Ada brucia, di Anja Trevisan
(effequ, 2020)
1980: Rino ha 25 anni, vive in un paesino dell’Umbria e fa l’orologiaio come suo nonno. Da lui ha ereditato una casa isolata tra i boschi, un forte senso della giustizia e una collezione di libri per bambini. È un giovane timido e peculiare, non ha molti amici e la sua esistenza è solitaria e abitudinaria. Ha un segreto: l’emozione incontenibile che lo coglie davanti alle bambine. Inizia così Ada brucia, l’esordio di Anja Trevisan pubblicato da effequ.
Convinto di essersi innamorato della piccola Ada, di soli nove mesi, Rino la rapisce e la cresce a casa propria, isolata dal mondo, in una prigione che è una gabbia d’amore e attenzioni. Per impedire che la bambina esca e corra il rischio di essere vista da occhi estranei, Rino le racconta che la terra le brucerebbe i piedi se provasse a calpestarla senza scarpe. Prima di poter uscire, i piedi della piccola Ada dovranno diventare grandi quanto quelli di Rino: solo così potrà mettersi le scarpe di lui e camminare senza pericolo.
Il corpo centrale del romanzo è il racconto della quotidianità di Rino e Ada, scandita da rituali, abitudini condivise e dalla morbosa necessità di nascondersi dal resto del mondo. In una narrazione conturbante e slegata dalla realtà, come lo sono i protagonisti, Rino instaura con la bambina una dinamica di coppia, con tanto di litigate in cui non è certo di avere la meglio. L’uomo desidera più di ogni altra cosa che il suo amore sia ricambiato, e cerca dei segni di accoglienza o respingimento in Ada, interpreta le sue espressioni e i suoi silenzi come quelli di un’amante.

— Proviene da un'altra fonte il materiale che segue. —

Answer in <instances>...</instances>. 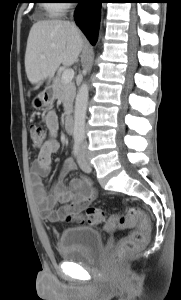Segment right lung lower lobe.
<instances>
[{"label": "right lung lower lobe", "instance_id": "98d812e1", "mask_svg": "<svg viewBox=\"0 0 181 300\" xmlns=\"http://www.w3.org/2000/svg\"><path fill=\"white\" fill-rule=\"evenodd\" d=\"M75 21L92 45L97 40L102 0H79Z\"/></svg>", "mask_w": 181, "mask_h": 300}]
</instances>
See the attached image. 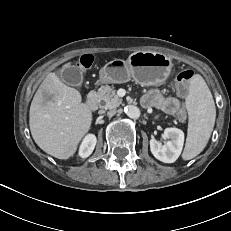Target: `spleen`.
I'll return each instance as SVG.
<instances>
[{"label": "spleen", "instance_id": "spleen-1", "mask_svg": "<svg viewBox=\"0 0 231 231\" xmlns=\"http://www.w3.org/2000/svg\"><path fill=\"white\" fill-rule=\"evenodd\" d=\"M186 107L189 121L182 158L190 160L200 154L207 145L216 118L212 94L199 74L191 79Z\"/></svg>", "mask_w": 231, "mask_h": 231}]
</instances>
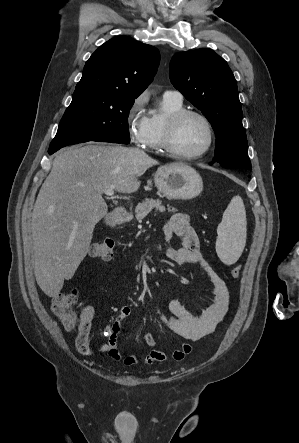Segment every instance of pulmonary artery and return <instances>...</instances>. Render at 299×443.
<instances>
[{
  "instance_id": "obj_1",
  "label": "pulmonary artery",
  "mask_w": 299,
  "mask_h": 443,
  "mask_svg": "<svg viewBox=\"0 0 299 443\" xmlns=\"http://www.w3.org/2000/svg\"><path fill=\"white\" fill-rule=\"evenodd\" d=\"M164 97L172 99L174 101L177 102H182L183 101V95L181 92L177 91V90H167L164 92Z\"/></svg>"
}]
</instances>
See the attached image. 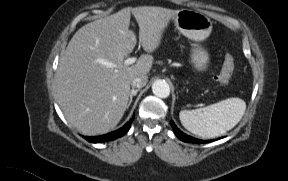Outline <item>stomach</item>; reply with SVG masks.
I'll list each match as a JSON object with an SVG mask.
<instances>
[{"label":"stomach","mask_w":288,"mask_h":181,"mask_svg":"<svg viewBox=\"0 0 288 181\" xmlns=\"http://www.w3.org/2000/svg\"><path fill=\"white\" fill-rule=\"evenodd\" d=\"M177 29L187 38L201 42L212 31L211 20L201 12L190 9H181L173 18ZM191 63L197 71H205L209 64V53L198 44L191 50Z\"/></svg>","instance_id":"1"}]
</instances>
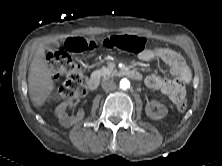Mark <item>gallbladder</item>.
<instances>
[{
  "label": "gallbladder",
  "instance_id": "gallbladder-1",
  "mask_svg": "<svg viewBox=\"0 0 222 166\" xmlns=\"http://www.w3.org/2000/svg\"><path fill=\"white\" fill-rule=\"evenodd\" d=\"M59 46H60V42L55 41V42L49 43L47 47L50 50H54V49L58 48Z\"/></svg>",
  "mask_w": 222,
  "mask_h": 166
}]
</instances>
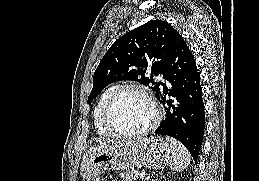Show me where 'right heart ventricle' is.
Segmentation results:
<instances>
[{
  "instance_id": "right-heart-ventricle-1",
  "label": "right heart ventricle",
  "mask_w": 259,
  "mask_h": 181,
  "mask_svg": "<svg viewBox=\"0 0 259 181\" xmlns=\"http://www.w3.org/2000/svg\"><path fill=\"white\" fill-rule=\"evenodd\" d=\"M115 88H116L115 86H110L100 94L92 112V119H93L95 130L100 136H103V137L112 136V133L105 127L103 123L102 114H103L104 105Z\"/></svg>"
}]
</instances>
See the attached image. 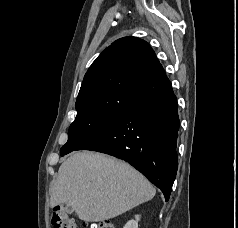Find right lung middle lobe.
<instances>
[{
  "label": "right lung middle lobe",
  "mask_w": 238,
  "mask_h": 228,
  "mask_svg": "<svg viewBox=\"0 0 238 228\" xmlns=\"http://www.w3.org/2000/svg\"><path fill=\"white\" fill-rule=\"evenodd\" d=\"M125 111L90 109L77 112V116L68 131V141L60 150L61 156L72 152L91 139Z\"/></svg>",
  "instance_id": "1"
}]
</instances>
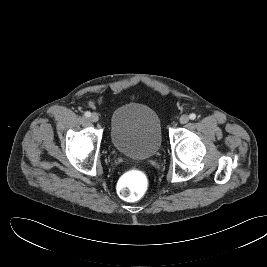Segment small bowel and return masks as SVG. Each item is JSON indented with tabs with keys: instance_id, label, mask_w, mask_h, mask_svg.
Segmentation results:
<instances>
[{
	"instance_id": "obj_1",
	"label": "small bowel",
	"mask_w": 267,
	"mask_h": 267,
	"mask_svg": "<svg viewBox=\"0 0 267 267\" xmlns=\"http://www.w3.org/2000/svg\"><path fill=\"white\" fill-rule=\"evenodd\" d=\"M101 103H102V98H99L98 100L91 101V102L89 103V106H90V107H95L96 105L101 104Z\"/></svg>"
}]
</instances>
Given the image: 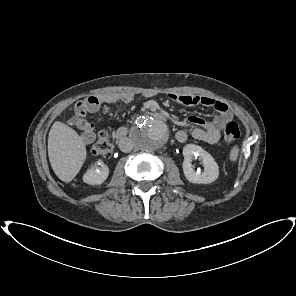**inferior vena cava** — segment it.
I'll return each instance as SVG.
<instances>
[{
	"mask_svg": "<svg viewBox=\"0 0 296 296\" xmlns=\"http://www.w3.org/2000/svg\"><path fill=\"white\" fill-rule=\"evenodd\" d=\"M119 147L123 152H129L132 150L133 148V144L130 141V139H123L120 143H119Z\"/></svg>",
	"mask_w": 296,
	"mask_h": 296,
	"instance_id": "1",
	"label": "inferior vena cava"
}]
</instances>
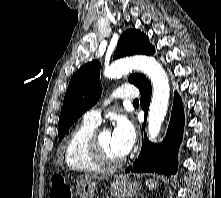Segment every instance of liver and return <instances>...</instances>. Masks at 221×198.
<instances>
[{
  "label": "liver",
  "mask_w": 221,
  "mask_h": 198,
  "mask_svg": "<svg viewBox=\"0 0 221 198\" xmlns=\"http://www.w3.org/2000/svg\"><path fill=\"white\" fill-rule=\"evenodd\" d=\"M79 177L84 179V180H92V178H94L93 176H89V175H81Z\"/></svg>",
  "instance_id": "liver-1"
}]
</instances>
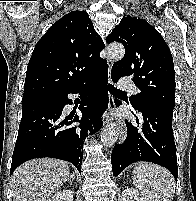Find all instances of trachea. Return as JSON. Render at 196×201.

Il personaggio di Rino, colonna portante dell’opera, è delineato con estrema lucidità: per il lettore, nonostante l’istintivo ribrezzo che le azioni e i pensieri del personaggio suscitano, è impossibile bollarlo semplicemente come il cattivo della storia. Nonostante, infatti, l’autrice lasci intuire lo squilibrio dell’uomo in più momenti, e crei anzi una convincente rete di indizi sulle cause della sua condizione, il romanzo è anche una denuncia sul tabù assoluto che grava sul tema. Rino non è intrinsecamente cattivo né violento, e avrebbe avuto bisogno di aiuto, sostegno e supporto prima di arrivare alla follia totale.
Un altro tema interessante portato all’estremo nel romanzo è l’ideale dell’amore assoluto, che giustifica qualunque tipo di azione. Nei momenti prima di rapire Ada, Rino, al cimitero, cerca di giustificarsi con il nonno defunto e si dice che anche lui approverebbe quello che sta per fare, perché l’amore è giusto e allora è giusto che lei stia con lui [p. 33]. L’amore continua a essere la giustificazione di Rino per tutti gli anni che la piccola passa con lui; anche Ada viene abituata a pensarsi come la protagonista di una storia d’amore. E allora il lettore è costretto ad ammettere che l’amore, anche se c’è, non è affatto giusto per antonomasia; che anzi molto più spesso è tossico e distruttivo.
Ada rimane con Rino per tredici anni, prima che uno spiraglio si apra nel suo carcere perfetto e lei venga liberata e l’uomo arrestato e processato. La parte finale del romanzo si concentra sulla ragazza e sul suo primo ingresso nel mondo normale, su una dipendenza che la tiene ancora prigioniera e bramosa. Avrei apprezzato leggere il punto di vista di Rino, le sensazioni provate in carcere e quello che sente una volta tornato in libertà: il suo personaggio è il tratto più emblematico del romanzo e la chiave di lettura dell’opera sarebbe passata più efficacemente tramite lui.
Ada brucia è un romanzo a cui si ripensa incessantemente dopo averlo chiuso: disturba e tormenta, e ci riesce anche grazie a una prosa sicura e matura, impalcatura imprescindibile per una narrazione così particolare, tant’è che stupisce scoprire la giovane età dell’autrice. Un libro necessario e coraggioso, che aleggia su una tematica forte con delicatezza, quasi in punta di piedi.